Schooling in the Volkshochschule

As if the thesis wasn’t enough to make me busy for the next few months, I enrolled in an intensive German course at the Volkshochschule or VHS.  Yes, it’s possible to pronounce that word and it’s only made up of three syllables.  Volks stands for ‘people’ (think of the popular German car brand), and hochschule is a compound word literally translating to ‘highschool’.  However, hochschule here refers more to a higher academic level, but no higher than university education.  It’s more like the German counterpart of adult education.

I’ve been contemplating for a while to take another German course.  But the pending thesis, variety of choices, and financial considerations were looming limitations to my pursuit of German fluency (do I hear that’s an oxymoron?).  The last German course I took was more than a year ago during my second semester.  I didn’t enrol in any further German course as my own Master’s programme started to sound like German.  The thought of reading Goethe and Nietzsche remained just that, thoughts.  Sooner or later, though, I wll be able to do it- maybe not get into Heidegger, but further learn German again, that is.

Many language institutes offer summer and autumn language courses between August and September.  I took them during my first two months here in Freiburg at the university’s language institute.  Having taken both the intensive and slow-paced semester courses, I could say the intensive course is way much better.  Like most better things though, they come at a higher price.   That’s where the Volkshochschule comes in.

The Volkshochschule charges about half the price for about the same quality of teaching.  They also offer more than language courses.  If you’re a future van Gogh in the making, you can enroll in a painting class.  Or if you are diet-conscious, take up one of their nutrition courses.  There’s sewing if you want to do a Project Runway.  The Volkshochschule is not strictly open to adults.  Young people alike can learn languages and other skills tailored for them.

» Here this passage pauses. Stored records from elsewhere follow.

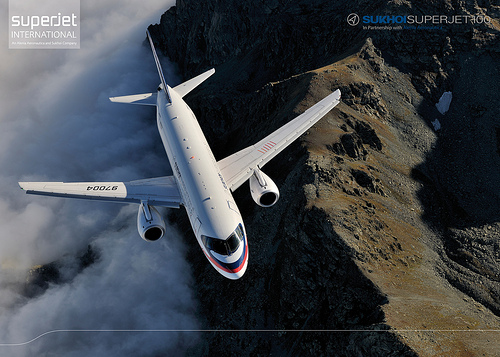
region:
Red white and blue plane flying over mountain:
[23, 46, 359, 283]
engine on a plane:
[236, 163, 301, 220]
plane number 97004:
[78, 171, 150, 234]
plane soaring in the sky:
[108, 44, 266, 288]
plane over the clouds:
[33, 95, 315, 216]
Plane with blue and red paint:
[191, 241, 265, 281]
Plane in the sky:
[98, 63, 295, 243]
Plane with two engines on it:
[116, 179, 298, 239]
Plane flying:
[108, 178, 323, 249]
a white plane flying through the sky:
[18, 63, 364, 274]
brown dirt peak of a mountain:
[309, 213, 426, 314]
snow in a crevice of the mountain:
[413, 80, 471, 143]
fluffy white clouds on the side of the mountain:
[26, 230, 169, 317]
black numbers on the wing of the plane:
[76, 179, 128, 200]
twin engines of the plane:
[121, 162, 284, 239]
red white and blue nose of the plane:
[206, 240, 252, 280]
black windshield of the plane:
[196, 218, 248, 262]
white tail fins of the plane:
[107, 39, 204, 114]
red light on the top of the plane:
[186, 151, 201, 163]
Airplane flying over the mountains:
[85, 43, 332, 279]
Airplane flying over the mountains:
[118, 150, 313, 297]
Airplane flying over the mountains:
[23, 116, 368, 257]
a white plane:
[4, 25, 413, 302]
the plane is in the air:
[4, 20, 382, 311]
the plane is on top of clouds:
[19, 19, 370, 290]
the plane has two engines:
[82, 155, 291, 269]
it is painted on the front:
[167, 245, 264, 266]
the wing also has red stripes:
[242, 135, 297, 156]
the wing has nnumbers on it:
[62, 173, 136, 210]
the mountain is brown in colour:
[263, 64, 408, 354]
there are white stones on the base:
[349, 65, 475, 140]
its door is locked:
[191, 211, 203, 231]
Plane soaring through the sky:
[41, 63, 271, 266]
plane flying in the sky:
[151, 174, 324, 306]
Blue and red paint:
[188, 238, 257, 295]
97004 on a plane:
[78, 175, 129, 208]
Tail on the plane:
[108, 40, 208, 105]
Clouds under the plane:
[19, 74, 135, 212]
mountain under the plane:
[303, 139, 425, 307]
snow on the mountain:
[424, 80, 479, 140]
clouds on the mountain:
[89, 249, 191, 310]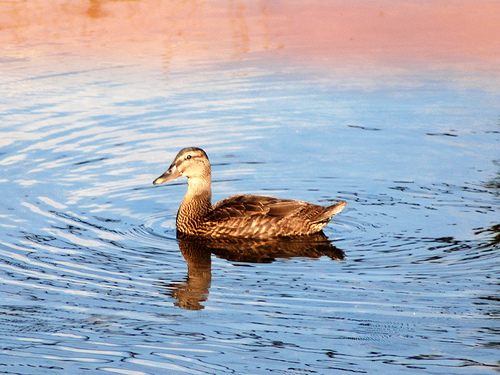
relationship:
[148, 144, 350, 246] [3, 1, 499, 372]
duck in water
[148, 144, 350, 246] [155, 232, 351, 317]
duck casts reflection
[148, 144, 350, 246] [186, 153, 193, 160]
duck has eye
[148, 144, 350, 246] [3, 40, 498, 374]
duck in body of water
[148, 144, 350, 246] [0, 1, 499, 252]
duck in daylight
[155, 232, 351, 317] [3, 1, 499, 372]
reflection in water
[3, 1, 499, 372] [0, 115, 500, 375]
water has whorl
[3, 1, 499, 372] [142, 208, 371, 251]
water has whorl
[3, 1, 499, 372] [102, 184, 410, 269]
water has whorl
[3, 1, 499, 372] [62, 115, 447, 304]
water has whorl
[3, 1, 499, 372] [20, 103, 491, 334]
water has whorl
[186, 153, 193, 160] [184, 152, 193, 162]
eye has rim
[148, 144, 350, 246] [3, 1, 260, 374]
duck faces left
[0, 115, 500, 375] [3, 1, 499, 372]
whorl in water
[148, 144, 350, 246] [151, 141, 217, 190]
duck has head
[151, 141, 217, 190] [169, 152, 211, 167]
head has stripe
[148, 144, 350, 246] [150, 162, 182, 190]
duck has beak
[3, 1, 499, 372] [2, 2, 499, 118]
water has odd hue effect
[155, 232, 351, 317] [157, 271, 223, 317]
reflection has distortion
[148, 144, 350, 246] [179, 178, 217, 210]
duck has neck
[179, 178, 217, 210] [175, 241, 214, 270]
neck has perfect reflection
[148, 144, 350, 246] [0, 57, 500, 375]
duck creating ripple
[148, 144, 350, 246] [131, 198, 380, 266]
duck stirs up ripple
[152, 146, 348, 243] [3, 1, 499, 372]
duck in water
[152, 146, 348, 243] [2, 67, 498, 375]
duck in pond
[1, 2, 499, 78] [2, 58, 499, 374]
pink merges into blue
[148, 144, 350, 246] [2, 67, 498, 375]
duck on pond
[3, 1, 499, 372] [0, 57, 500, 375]
water has ripple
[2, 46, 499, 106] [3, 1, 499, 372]
haze on water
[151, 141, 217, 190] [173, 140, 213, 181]
head has highlights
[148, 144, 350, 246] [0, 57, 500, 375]
duck causes ripple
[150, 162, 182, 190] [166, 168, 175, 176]
bill has nostril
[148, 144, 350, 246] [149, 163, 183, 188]
duck has bill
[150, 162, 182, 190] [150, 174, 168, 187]
beak reflects yellow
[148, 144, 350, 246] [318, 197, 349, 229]
duck has tail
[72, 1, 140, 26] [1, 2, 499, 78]
orange marks in pink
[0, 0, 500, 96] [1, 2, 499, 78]
orange marks in pink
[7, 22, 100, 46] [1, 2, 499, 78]
orange marks in pink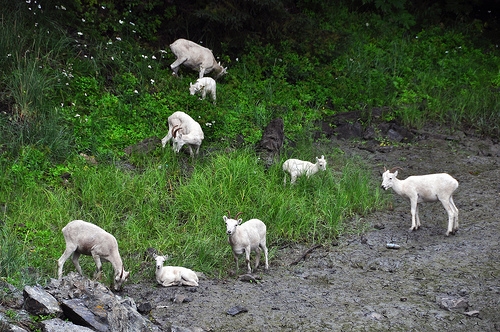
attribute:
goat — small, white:
[279, 151, 334, 187]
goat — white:
[166, 39, 230, 80]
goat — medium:
[275, 151, 331, 183]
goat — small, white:
[378, 166, 466, 238]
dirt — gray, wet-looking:
[302, 245, 434, 320]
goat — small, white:
[374, 162, 461, 237]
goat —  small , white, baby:
[220, 213, 270, 270]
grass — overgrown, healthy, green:
[2, 145, 380, 297]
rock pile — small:
[18, 268, 158, 329]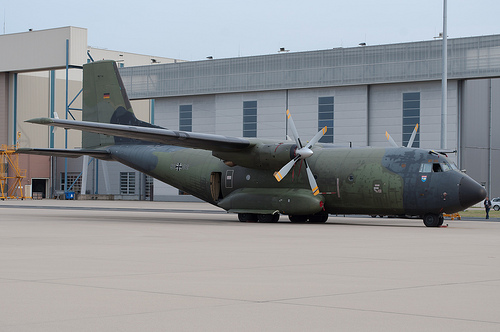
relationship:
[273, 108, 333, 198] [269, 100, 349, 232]
stripes on propeller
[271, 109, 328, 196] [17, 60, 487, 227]
propeller on airplane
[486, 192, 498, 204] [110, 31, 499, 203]
car parked on side of building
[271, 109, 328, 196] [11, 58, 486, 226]
propeller of plane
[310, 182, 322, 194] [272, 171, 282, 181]
stripes on tip of stripes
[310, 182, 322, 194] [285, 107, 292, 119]
stripes on tip of stripes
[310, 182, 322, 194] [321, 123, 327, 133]
stripes on tip of stripes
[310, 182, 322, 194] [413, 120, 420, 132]
stripes on tip of stripes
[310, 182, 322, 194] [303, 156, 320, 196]
stripes on tip of blade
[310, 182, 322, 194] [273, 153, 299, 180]
stripes on tip of blade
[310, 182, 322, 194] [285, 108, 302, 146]
stripes on tip of blade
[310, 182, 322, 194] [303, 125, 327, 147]
stripes on tip of blade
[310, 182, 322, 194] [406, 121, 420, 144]
stripes on tip of blade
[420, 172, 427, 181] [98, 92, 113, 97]
flag painted under flag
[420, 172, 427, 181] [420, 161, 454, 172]
flag painted under window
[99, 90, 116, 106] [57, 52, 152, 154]
flag painted on tail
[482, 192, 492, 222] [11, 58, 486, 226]
person standing next to plane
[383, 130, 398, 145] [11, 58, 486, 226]
propeller on plane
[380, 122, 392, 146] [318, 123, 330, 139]
stripes on stripes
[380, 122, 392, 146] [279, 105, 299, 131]
stripes on stripes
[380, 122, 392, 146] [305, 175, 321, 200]
stripes on stripes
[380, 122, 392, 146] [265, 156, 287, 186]
stripes on stripes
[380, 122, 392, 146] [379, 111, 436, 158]
stripes on propeller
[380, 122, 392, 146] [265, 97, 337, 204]
stripes on propeller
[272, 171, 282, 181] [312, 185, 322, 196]
stripes on stripes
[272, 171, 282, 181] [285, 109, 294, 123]
stripes on stripes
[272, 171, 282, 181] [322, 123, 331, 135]
stripes on stripes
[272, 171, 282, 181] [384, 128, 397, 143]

One day already passed after the German course started when I signed up.  I saw their schedule on-line the day it started, and after a few minutes of mental tug-o-war whether to take the German course or not, I decided to give it a go.  I called their office but they were apparently done with work for the day.  I planned to be the first client the next day.  Someone beat me to opening the VHS-Freiburg but there wasn’t really a long queue to speak of.  I enrolled right away.  They also offered me a 10% discount for my being a student.  A few minutes later and before the class started, I found myself sitting beside a Korean planning to do his PhD on automotive technology.  The Polish girl across the room is doing her au pair exchange with a German family.   A few have been in Germany for a while and would like to improve their German proficiency.  We come from different countries and are studying German for different reasons.  At least we share a common denominator, which is to further learn another language that could widen our horizons and aspire to get to know another culture.  Also, sprechen Sie Deutsch?